Advanced Retrieval & Routing

Semantic routing, hybrid search (BM25 + Vector), and filtering strategies

Overview

A robust RAG pipeline requires more than just dumping embeddings into a vector store. You need to intelligently route queries and combine different search paradigms.

Semantic Routing

Before querying the database, a Semantic Router classifies the user’s intent to decide which pipeline or datastore to trigger.

  • Example: “Give me the summary of X” routes to a Document Store, while “How many users did we get today” routes to an SQL agent.

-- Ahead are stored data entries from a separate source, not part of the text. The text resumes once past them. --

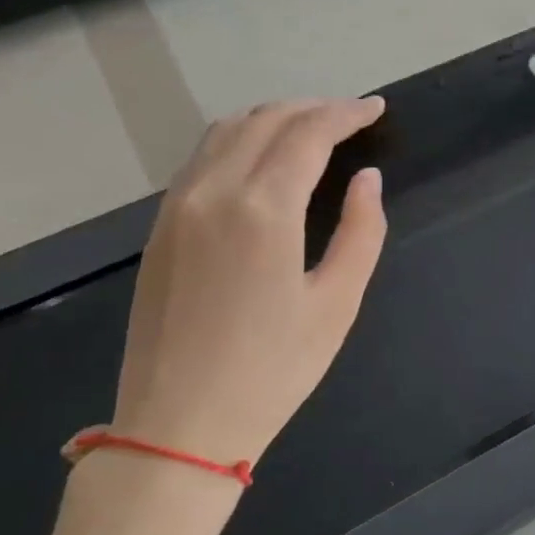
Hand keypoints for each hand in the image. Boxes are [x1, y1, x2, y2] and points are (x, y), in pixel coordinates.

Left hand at [107, 98, 387, 475]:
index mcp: (263, 209)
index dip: (346, 114)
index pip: (308, 133)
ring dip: (272, 118)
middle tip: (351, 117)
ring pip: (225, 131)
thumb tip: (367, 180)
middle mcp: (213, 192)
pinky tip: (261, 159)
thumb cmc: (272, 370)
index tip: (375, 109)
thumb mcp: (337, 304)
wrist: (178, 425)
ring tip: (310, 129)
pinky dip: (239, 140)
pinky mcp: (159, 227)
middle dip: (312, 109)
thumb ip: (361, 232)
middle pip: (265, 120)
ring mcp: (177, 206)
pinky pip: (202, 158)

Hybrid Search: BM25 vs Vector Embeddings

  • BM25 (Lexical Search): Excellent for exact keyword matching (e.g., searching for a specific product ID or exact name).
  • Vector Embeddings (Semantic Search): Excellent for conceptual queries where the exact words might differ, but the meaning is the same.
  • Hybrid Search: Runs both simultaneously and fuses the results using algorithms like Reciprocal Rank Fusion (RRF).

Filtering

  • Pre-filtering: Filtering the vector space before the similarity search using metadata (e.g., date > 2023 AND category = 'finance'). Ensures the search is fast and strictly bounded, but requires good metadata extraction.
  • Post-filtering: Running the similarity search first, then filtering the results. Can lead to empty results if all top-K hits are filtered out.

TODO: Add implementation examples of Reciprocal Rank Fusion.